University Professors and Anti-Japanese Propaganda — What the Kinki University Article Revealed About the Decline of Japanese Universities
Published on July 17, 2019.
This essay criticizes the decline of Japanese universities, professors, and students through a Sankei Shimbun article about a survey of Kinki University and South Korean students regarding the Japan-South Korea agreement on the comfort women issue.
It examines the reality of Japanese university education being infiltrated by anti-Japanese propaganda through postwar anti-Japanese education, the presence of Chinese and Korean professors, and the issue of government subsidies to private universities.
July 17, 2019.
Does this mean that university professors are so thoroughly a gathering of left-wing infantile-disease patients and a gathering of traitors?
The article proved that this is exactly the case.
Speaking of the previous chapter, the other day a strange article appeared on the front page of the Sankei Shimbun.
That the Sankei Shimbun, too, is not monolithic was made clear at the time of the Levchenko affair, when there was also a Soviet spy inside the Sankei Shimbun.

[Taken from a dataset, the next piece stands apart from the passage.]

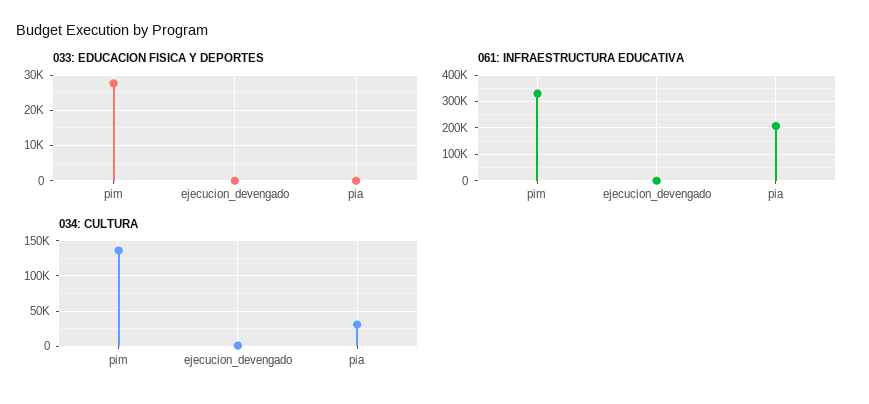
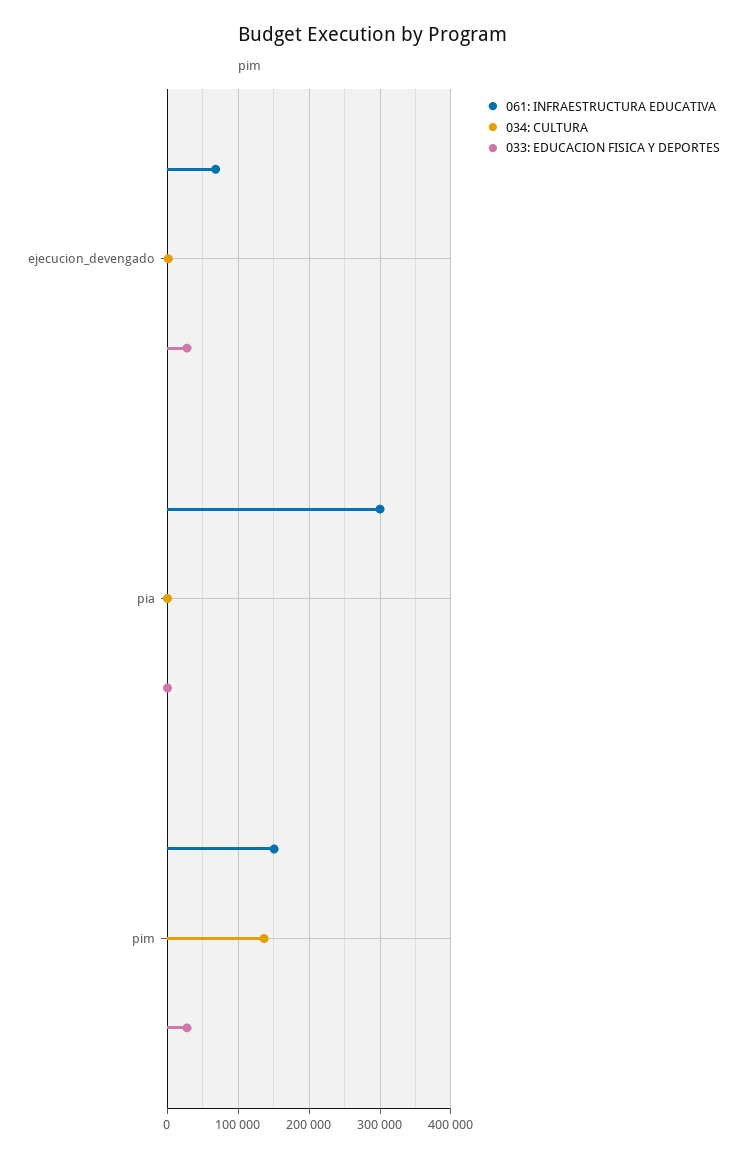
033: EDUCACION FISICA Y DEPORTES, ejecucion_devengado: 0 -> 30000
061: INFRAESTRUCTURA EDUCATIVA, pim: 325000 -> 150000
061: INFRAESTRUCTURA EDUCATIVA, ejecucion_devengado: 0 -> 70000
061: INFRAESTRUCTURA EDUCATIVA, pia: 200000 -> 300000
034: CULTURA, pia: 30000 -> 0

What is strange about this article is, first of all, that… with this, I say with anger that Kinki University has reverted to being the old foolish Kinki University.
As I have already written, there are an astonishing number of Korean and Chinese professors at Japanese universities, beginning with the University of Tokyo.
What do they want to teach students by appointing as professors people who grew up in countries that have continued anti-Japanese education throughout the postwar period?
Do they want to brainwash students with anti-Japanese propaganda?
Does this mean that university professors are so thoroughly a gathering of left-wing infantile-disease patients and a gathering of traitors?
The article proved that this is exactly the case.
A Kinki University professor with a Korean name conducted a survey of Kinki University students and South Korean university students.
The article said that, as a result, 80 percent in South Korea and more than 40 percent among Kinki University students answered that the Japanese government should also reconsider the Japan-South Korea agreement on the comfort women issue.
The person who wrote the article was a female reporter.
To begin with, do Kinki University students have the qualifications to be university students?
Would it not have been more correct to direct the four years they spend calling themselves university students toward labor?
What value is there in university students who do not even notice, or do not know, that their own country is being branded with infamy?
They have not a penny’s worth of value.
How foolish it is that even such a university receives large amounts of private-school subsidies from the Japanese state, from taxpayers’ money.